SUPPLIED MATERIAL:
*** Block opens ***
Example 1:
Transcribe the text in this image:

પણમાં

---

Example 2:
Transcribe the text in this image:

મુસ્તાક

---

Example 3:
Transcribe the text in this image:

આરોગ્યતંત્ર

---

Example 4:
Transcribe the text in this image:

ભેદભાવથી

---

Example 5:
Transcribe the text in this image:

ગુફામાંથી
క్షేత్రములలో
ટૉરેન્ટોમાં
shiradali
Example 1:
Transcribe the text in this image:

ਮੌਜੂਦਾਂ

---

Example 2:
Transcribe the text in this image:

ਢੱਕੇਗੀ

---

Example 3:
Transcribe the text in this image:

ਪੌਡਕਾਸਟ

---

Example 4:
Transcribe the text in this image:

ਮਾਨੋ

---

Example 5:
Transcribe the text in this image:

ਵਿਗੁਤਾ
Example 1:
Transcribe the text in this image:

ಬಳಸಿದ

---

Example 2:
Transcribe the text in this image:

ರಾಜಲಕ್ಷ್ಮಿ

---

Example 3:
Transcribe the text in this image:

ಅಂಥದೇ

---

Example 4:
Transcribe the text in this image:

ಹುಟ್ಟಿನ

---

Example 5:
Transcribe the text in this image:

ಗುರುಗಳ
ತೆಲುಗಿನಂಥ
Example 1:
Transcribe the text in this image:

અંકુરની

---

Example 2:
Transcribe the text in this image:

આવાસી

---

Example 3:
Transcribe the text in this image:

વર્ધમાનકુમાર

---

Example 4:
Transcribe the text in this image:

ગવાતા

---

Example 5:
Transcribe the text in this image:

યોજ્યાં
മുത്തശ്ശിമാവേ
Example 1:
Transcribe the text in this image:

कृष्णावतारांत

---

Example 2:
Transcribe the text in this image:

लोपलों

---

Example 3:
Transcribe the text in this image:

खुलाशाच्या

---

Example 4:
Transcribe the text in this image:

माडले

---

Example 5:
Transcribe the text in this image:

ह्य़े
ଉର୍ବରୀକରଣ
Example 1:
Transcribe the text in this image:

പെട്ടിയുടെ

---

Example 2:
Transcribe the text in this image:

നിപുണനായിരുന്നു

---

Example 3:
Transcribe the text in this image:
*** Block closes ***
ACTION ITEM: Give every entry again, character for character.

FINISHED EXERCISE:
Example 1:
Transcribe the text in this image:

પણમાં

---

Example 2:
Transcribe the text in this image:

મુસ્તાક

---

Example 3:
Transcribe the text in this image:

આરોગ્યતંત્ર

---

Example 4:
Transcribe the text in this image:

ભેદભાવથી

---

Example 5:
Transcribe the text in this image:

ગુફામાંથી
క్షేత్రములలో
ટૉરેન્ટોમાં
shiradali
Example 1:
Transcribe the text in this image:

ਮੌਜੂਦਾਂ

---

Example 2:
Transcribe the text in this image:

ਢੱਕੇਗੀ

---

Example 3:
Transcribe the text in this image:

ਪੌਡਕਾਸਟ

---

Example 4:
Transcribe the text in this image:

ਮਾਨੋ

---

Example 5:
Transcribe the text in this image:

ਵਿਗੁਤਾ
Example 1:
Transcribe the text in this image:

ಬಳಸಿದ

---

Example 2:
Transcribe the text in this image:

ರಾಜಲಕ್ಷ್ಮಿ

---

Example 3:
Transcribe the text in this image:

ಅಂಥದೇ

---

Example 4:
Transcribe the text in this image:

ಹುಟ್ಟಿನ

---

Example 5:
Transcribe the text in this image:

ಗುರುಗಳ
ತೆಲುಗಿನಂಥ
Example 1:
Transcribe the text in this image:

અંકુરની

---

Example 2:
Transcribe the text in this image:

આવાસી

---

Example 3:
Transcribe the text in this image:

વર્ધમાનકુમાર

---

Example 4:
Transcribe the text in this image:

ગવાતા

---

Example 5:
Transcribe the text in this image:

યોજ્યાં
മുത്തശ്ശിമാവേ
Example 1:
Transcribe the text in this image:

कृष्णावतारांत

---

Example 2:
Transcribe the text in this image:

लोपलों

---

Example 3:
Transcribe the text in this image:

खुलाशाच्या

---

Example 4:
Transcribe the text in this image:

माडले

---

Example 5:
Transcribe the text in this image:

ह्य़े
ଉର୍ବରୀକରଣ
Example 1:
Transcribe the text in this image:

പെട്ടിയുടെ

---

Example 2:
Transcribe the text in this image:

നിപുണനായിരുന്നു

---

Example 3:
Transcribe the text in this image:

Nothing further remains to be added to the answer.